(Chart analysis data)
============

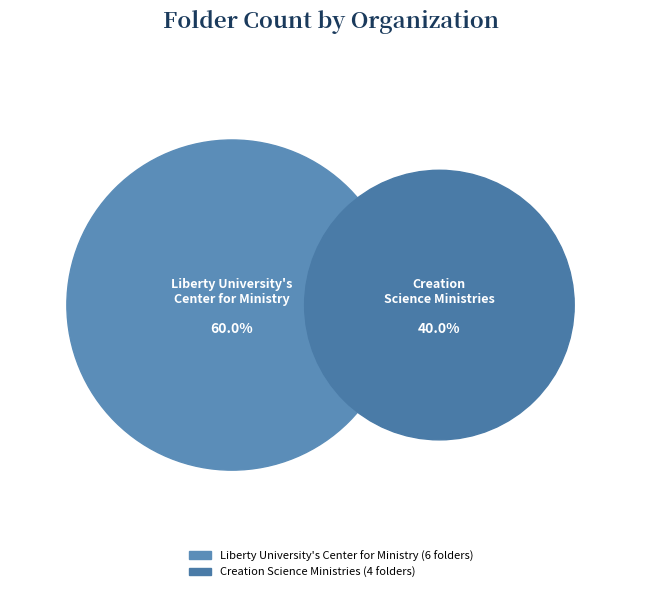

To the nearest percent, what percentage of the pie is Creation Science Ministries?

40%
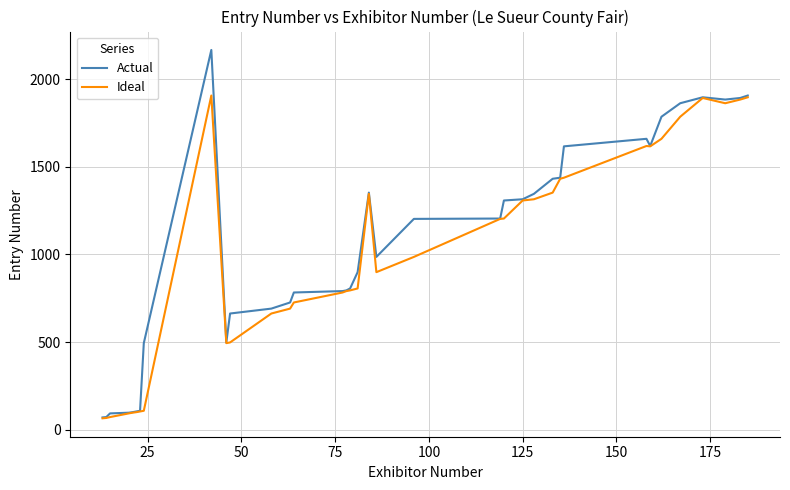

Which series has the widest spread of values?

Actual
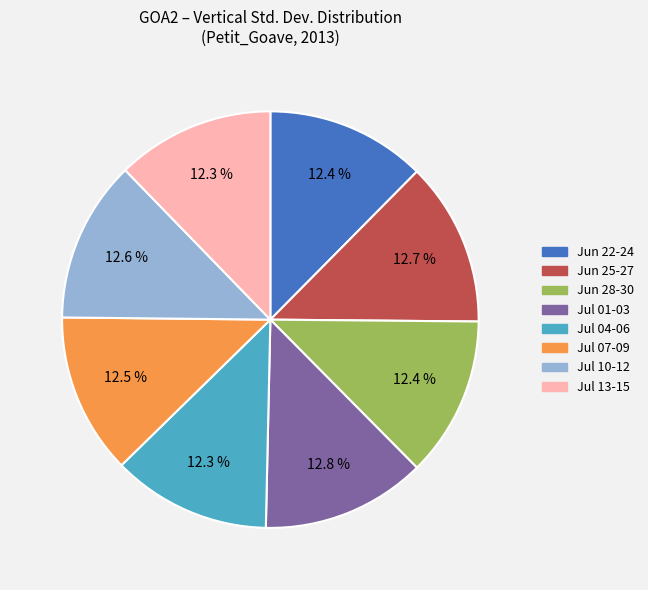

Does any single category account for the majority?

No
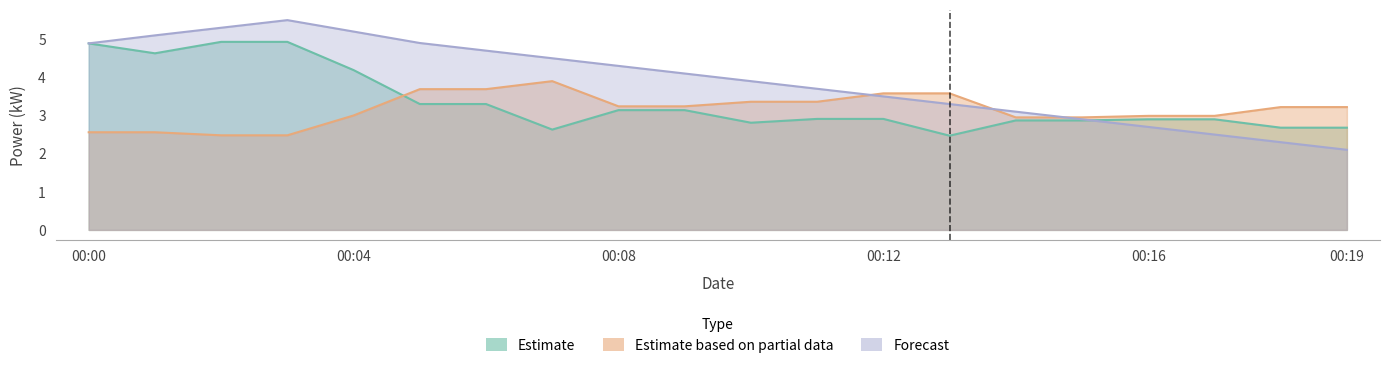

At 00:19, list the series in order from largest to smallest.

Estimate based on partial data, Estimate, Forecast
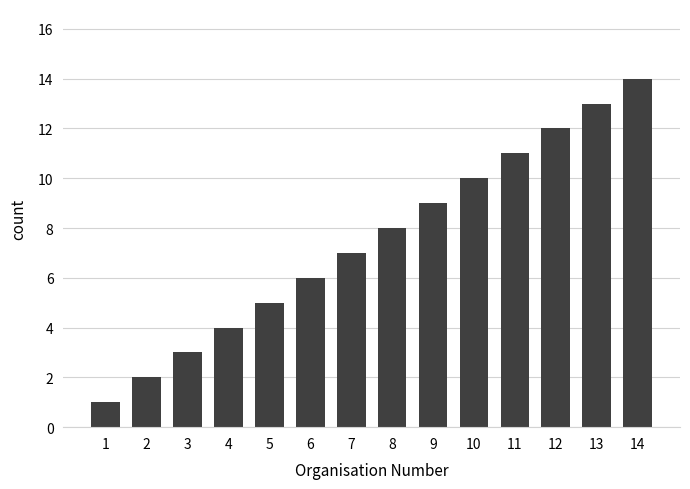

What is the difference between the values at 4 and 8?

4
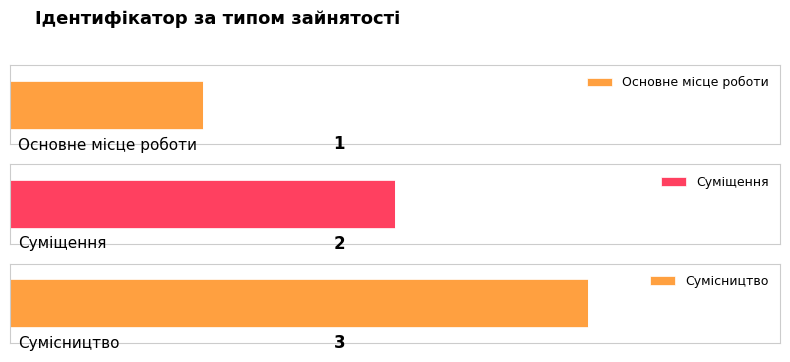

The value at Сумісництво is 3. True or false?

True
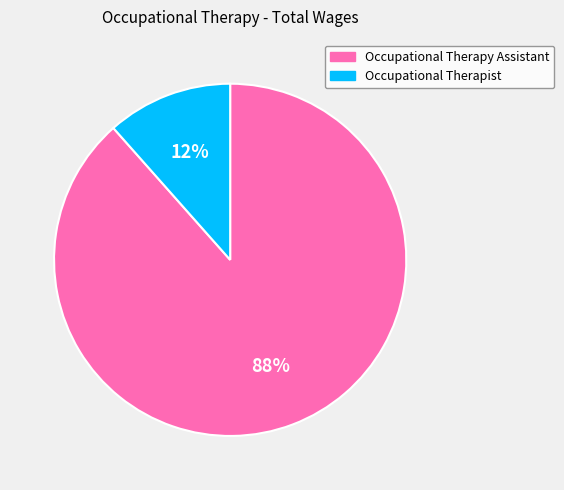

Rank the categories by value from lowest to highest.

Occupational Therapist, Occupational Therapy Assistant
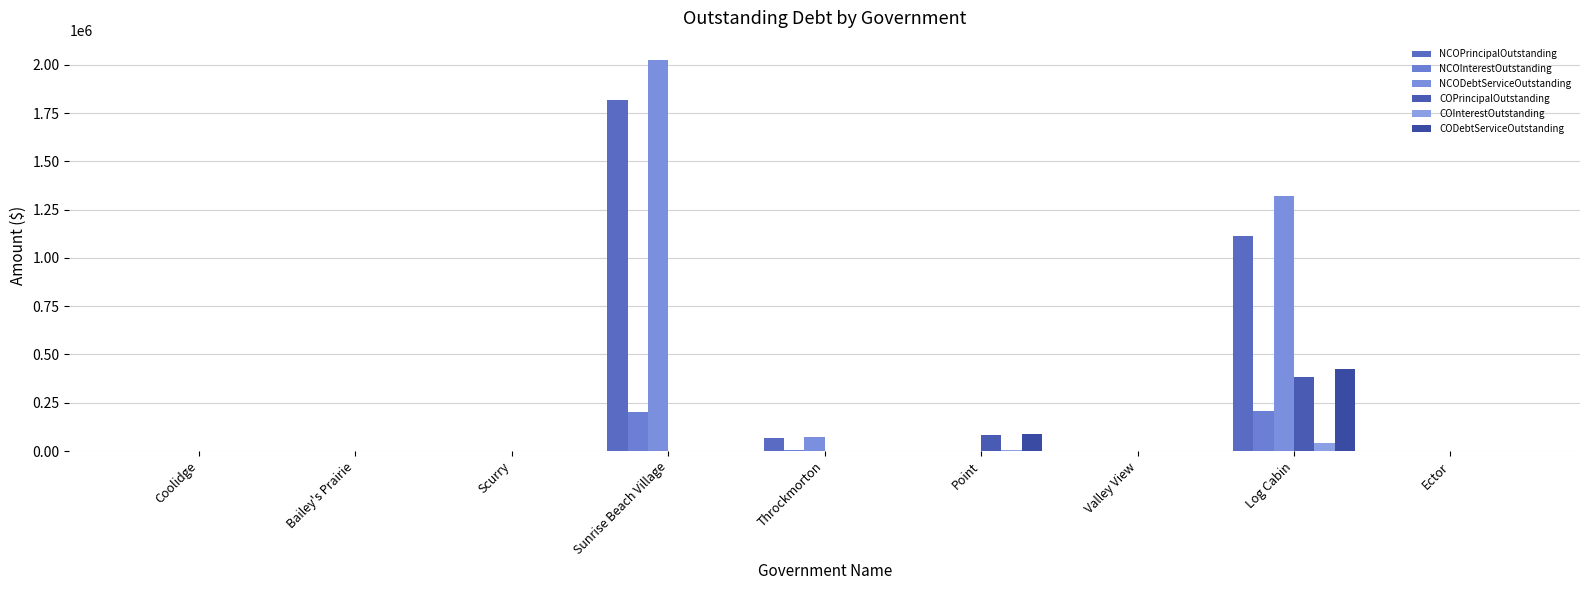

Reading left to right, list all the values displayed in this chart.

NCOPrincipalOutstanding: Coolidge=0.0	Bailey's Prairie=0.0	Scurry=0.0	Sunrise Beach Village=1820000.0	Throckmorton=65859.0	Point=0.0	Valley View=0.0	Log Cabin=1115000.0	Ector=0.0
NCOInterestOutstanding: Coolidge=0.0	Bailey's Prairie=0.0	Scurry=0.0	Sunrise Beach Village=204275.0	Throckmorton=7033.7	Point=0.0	Valley View=0.0	Log Cabin=205799.9	Ector=0.0
NCODebtServiceOutstanding: Coolidge=0.0	Bailey's Prairie=0.0	Scurry=0.0	Sunrise Beach Village=2024275.0	Throckmorton=72892.7	Point=0.0	Valley View=0.0	Log Cabin=1320799.9	Ector=0.0
COPrincipalOutstanding: Coolidge=0.0	Bailey's Prairie=0.0	Scurry=0.0	Sunrise Beach Village=0.0	Throckmorton=0.0	Point=84631.7	Valley View=0.0	Log Cabin=383000.0	Ector=0.0
COInterestOutstanding: Coolidge=0.0	Bailey's Prairie=0.0	Scurry=0.0	Sunrise Beach Village=0.0	Throckmorton=0.0	Point=4044.8	Valley View=0.0	Log Cabin=43504.3	Ector=0.0
CODebtServiceOutstanding: Coolidge=0.0	Bailey's Prairie=0.0	Scurry=0.0	Sunrise Beach Village=0.0	Throckmorton=0.0	Point=88676.5	Valley View=0.0	Log Cabin=426504.3	Ector=0.0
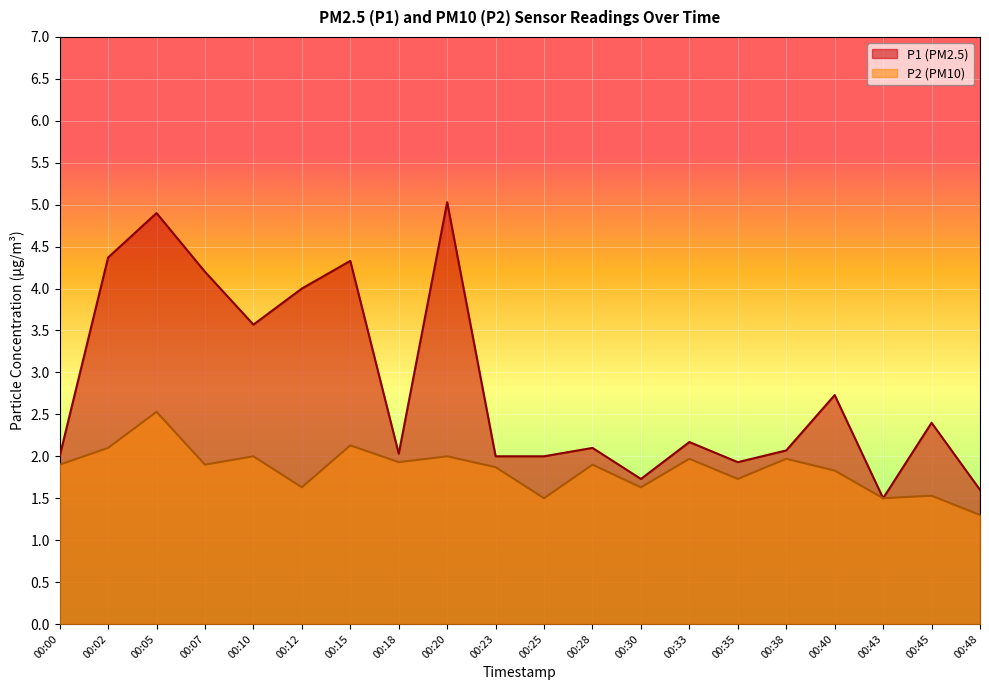

The P1 series shows 1.6 at 00:48. True or false?

True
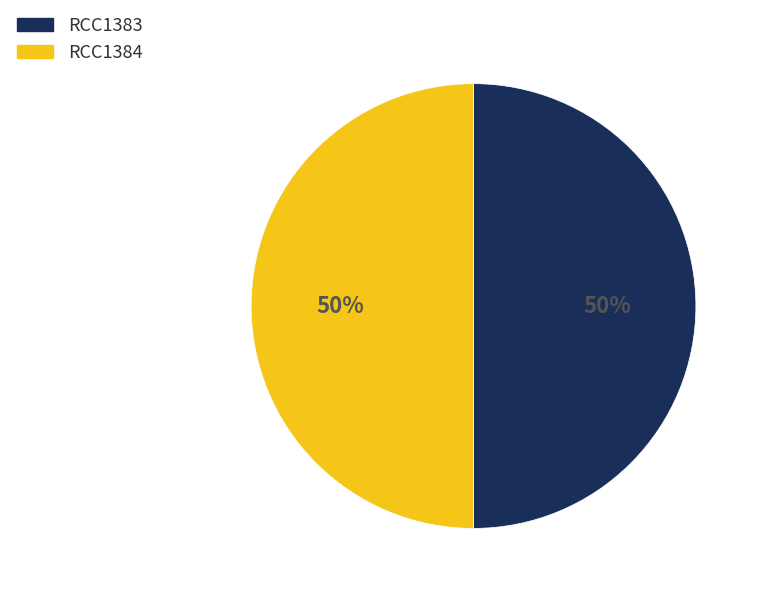

To the nearest percent, what is the combined percentage of RCC1384 and RCC1383?

100%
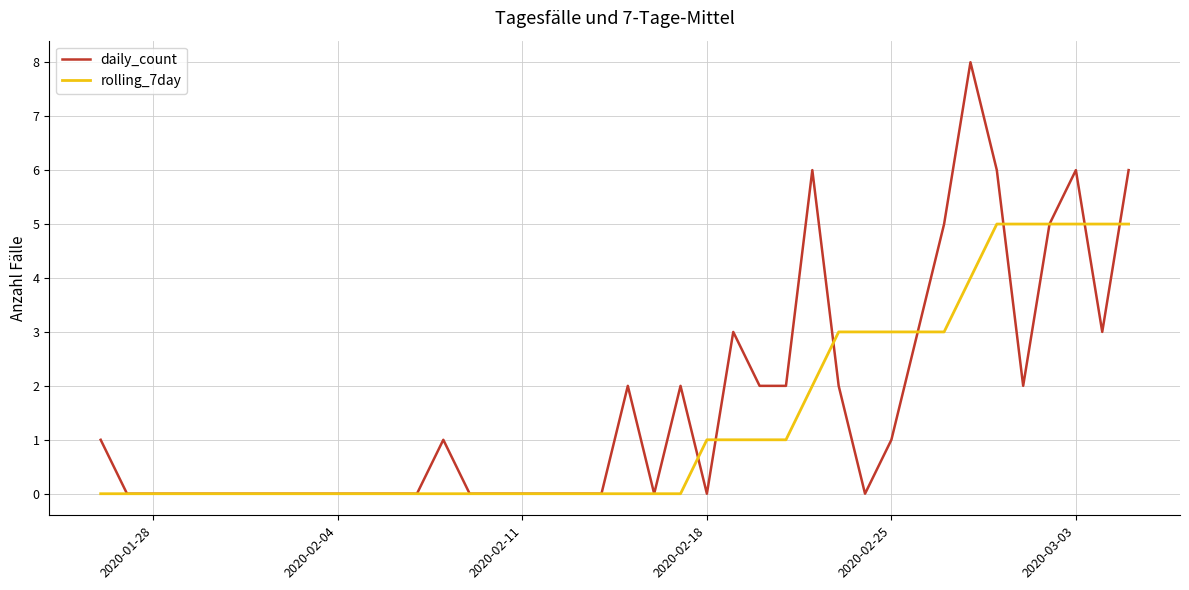

True or false: rolling_7day and daily_count cross at least once.

True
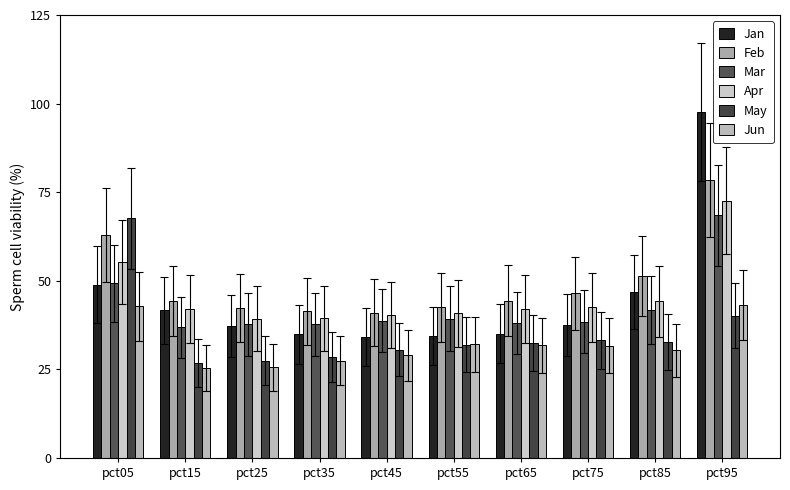

Does the chart contain stacked bars?

No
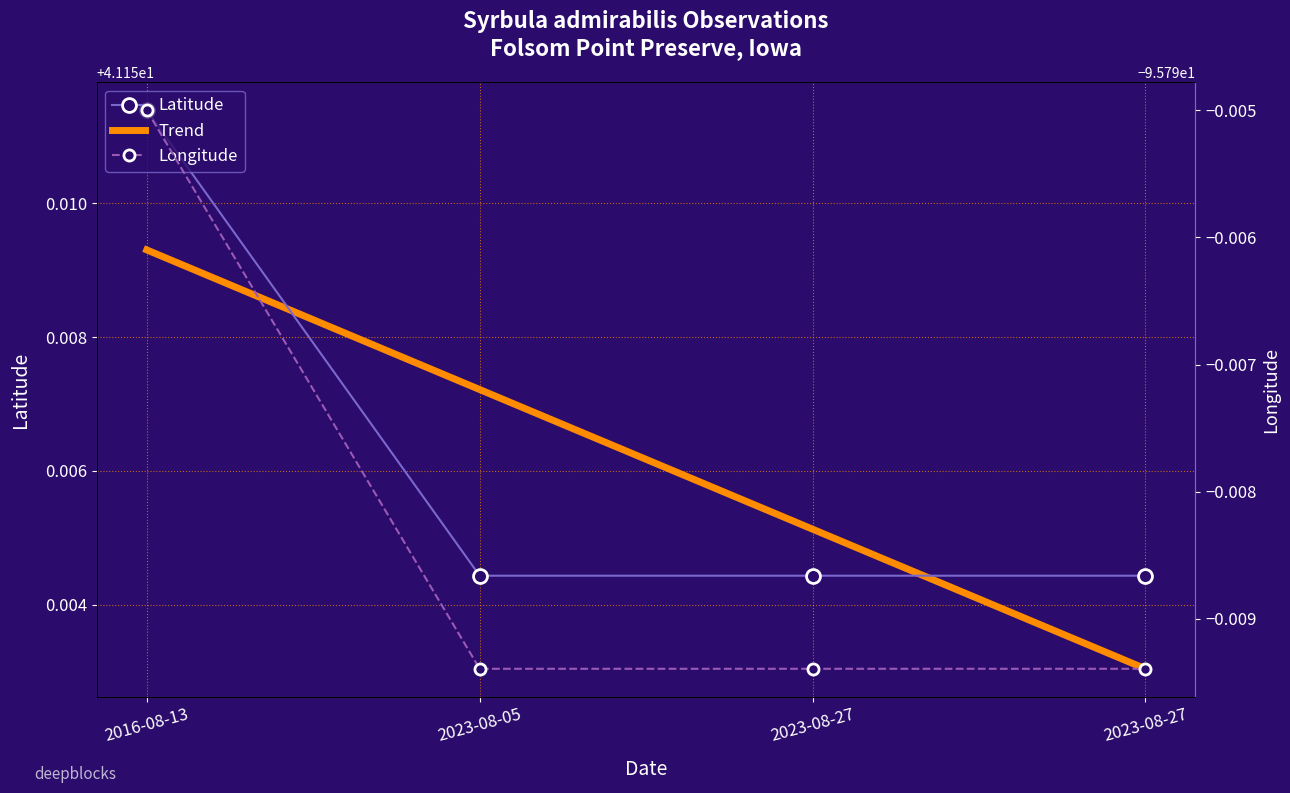

What is the label of the 4th point from the right?

2016-08-13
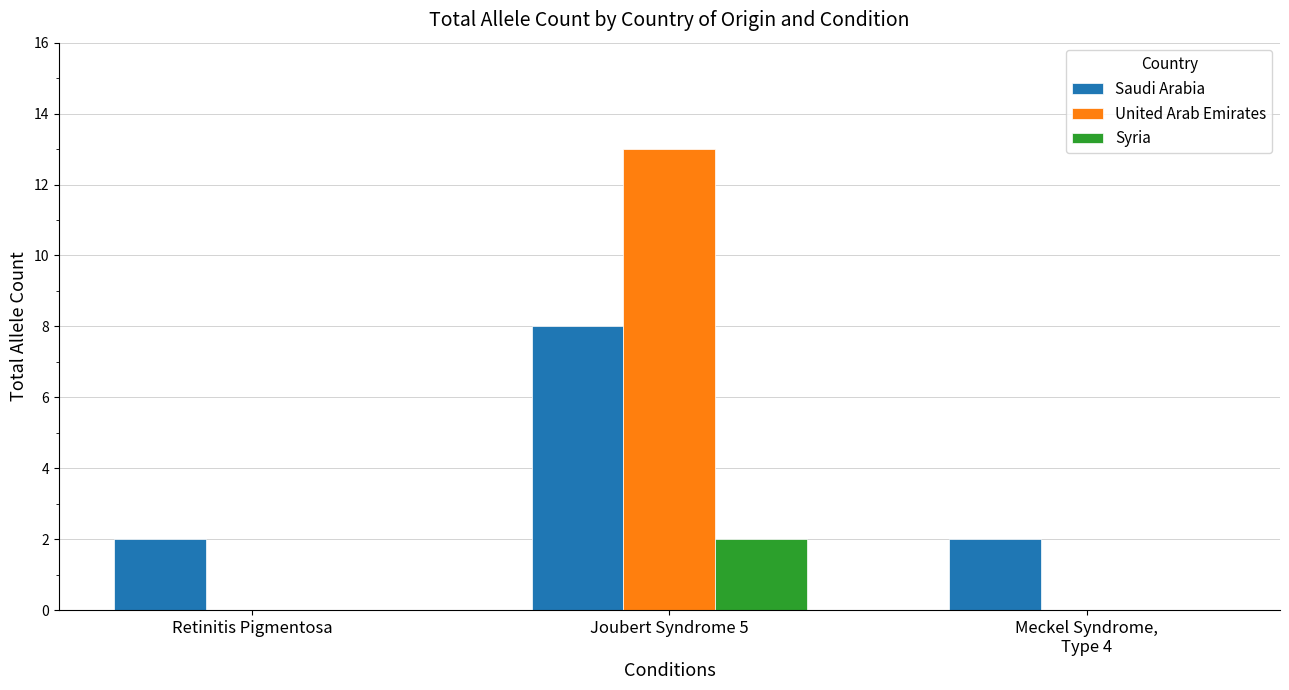

Is it true that United Arab Emirates equals 13 at Joubert Syndrome 5?

True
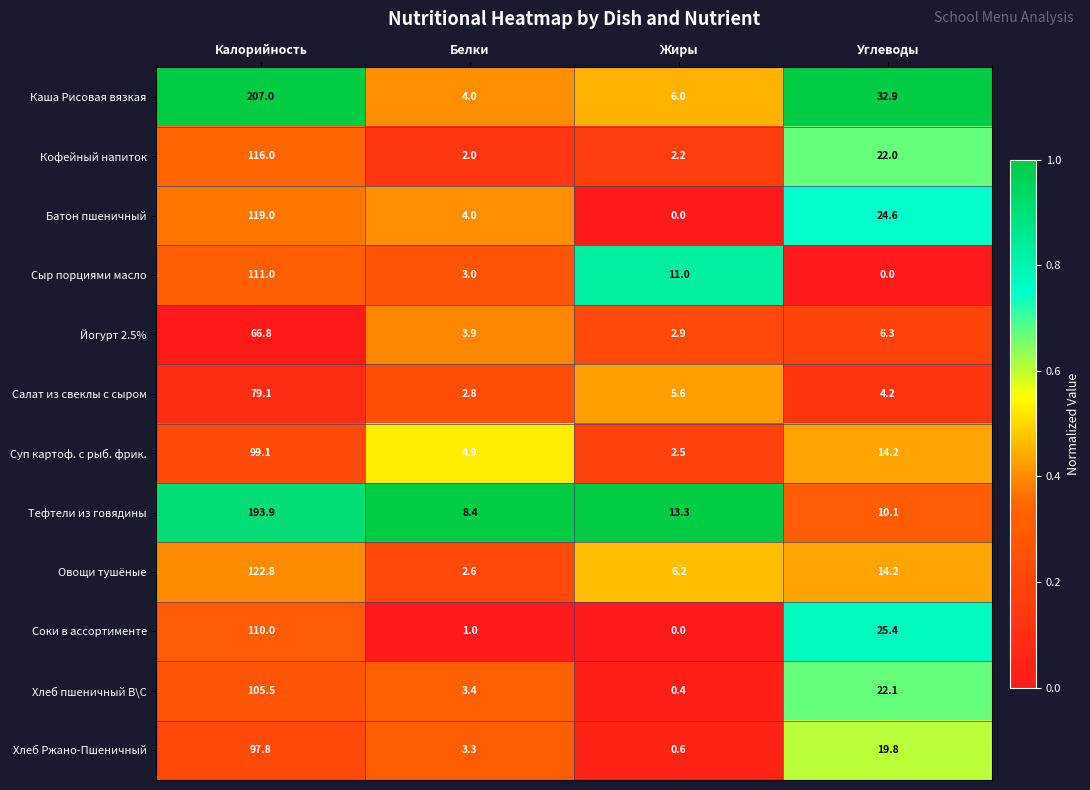

Is it true that Суп картоф. с рыб. фрик. equals 14.2 at Углеводы?

True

============

**Work item:** Rewrite the non-blank lines of the material as a Markdown table with a Row column for the running number and a Line column for the text. Leave out the picture lines.

**Solution:**
| Row | Line |
|---|---|
| 1 | To the nearest percent, what percentage of the pie is Creation Science Ministries? |
| 2 | 40% |
| 3 | Which series has the widest spread of values? |
| 4 | Actual |
| 5 | Does any single category account for the majority? |
| 6 | No |
| 7 | At 00:19, list the series in order from largest to smallest. |
| 8 | Estimate based on partial data, Estimate, Forecast |
| 9 | What is the difference between the values at 4 and 8? |
| 10 | 4 |
| 11 | The value at Сумісництво is 3. True or false? |
| 12 | True |
| 13 | Rank the categories by value from lowest to highest. |
| 14 | Occupational Therapist, Occupational Therapy Assistant |
| 15 | Reading left to right, list all the values displayed in this chart. |
| 16 | NCOPrincipalOutstanding: Coolidge=0.0	Bailey's Prairie=0.0	Scurry=0.0	Sunrise Beach Village=1820000.0	Throckmorton=65859.0	Point=0.0	Valley View=0.0	Log Cabin=1115000.0	Ector=0.0 |
| 17 | NCOInterestOutstanding: Coolidge=0.0	Bailey's Prairie=0.0	Scurry=0.0	Sunrise Beach Village=204275.0	Throckmorton=7033.7	Point=0.0	Valley View=0.0	Log Cabin=205799.9	Ector=0.0 |
| 18 | NCODebtServiceOutstanding: Coolidge=0.0	Bailey's Prairie=0.0	Scurry=0.0	Sunrise Beach Village=2024275.0	Throckmorton=72892.7	Point=0.0	Valley View=0.0	Log Cabin=1320799.9	Ector=0.0 |
| 19 | COPrincipalOutstanding: Coolidge=0.0	Bailey's Prairie=0.0	Scurry=0.0	Sunrise Beach Village=0.0	Throckmorton=0.0	Point=84631.7	Valley View=0.0	Log Cabin=383000.0	Ector=0.0 |
| 20 | COInterestOutstanding: Coolidge=0.0	Bailey's Prairie=0.0	Scurry=0.0	Sunrise Beach Village=0.0	Throckmorton=0.0	Point=4044.8	Valley View=0.0	Log Cabin=43504.3	Ector=0.0 |
| 21 | CODebtServiceOutstanding: Coolidge=0.0	Bailey's Prairie=0.0	Scurry=0.0	Sunrise Beach Village=0.0	Throckmorton=0.0	Point=88676.5	Valley View=0.0	Log Cabin=426504.3	Ector=0.0 |
| 22 | The P1 series shows 1.6 at 00:48. True or false? |
| 23 | True |
| 24 | To the nearest percent, what is the combined percentage of RCC1384 and RCC1383? |
| 25 | 100% |
| 26 | True or false: rolling_7day and daily_count cross at least once. |
| 27 | True |
| 28 | Does the chart contain stacked bars? |
| 29 | No |
| 30 | What is the label of the 4th point from the right? |
| 31 | 2016-08-13 |
| 32 | Is it true that United Arab Emirates equals 13 at Joubert Syndrome 5? |
| 33 | True |
| 34 | Is it true that Суп картоф. с рыб. фрик. equals 14.2 at Углеводы? |
| 35 | True |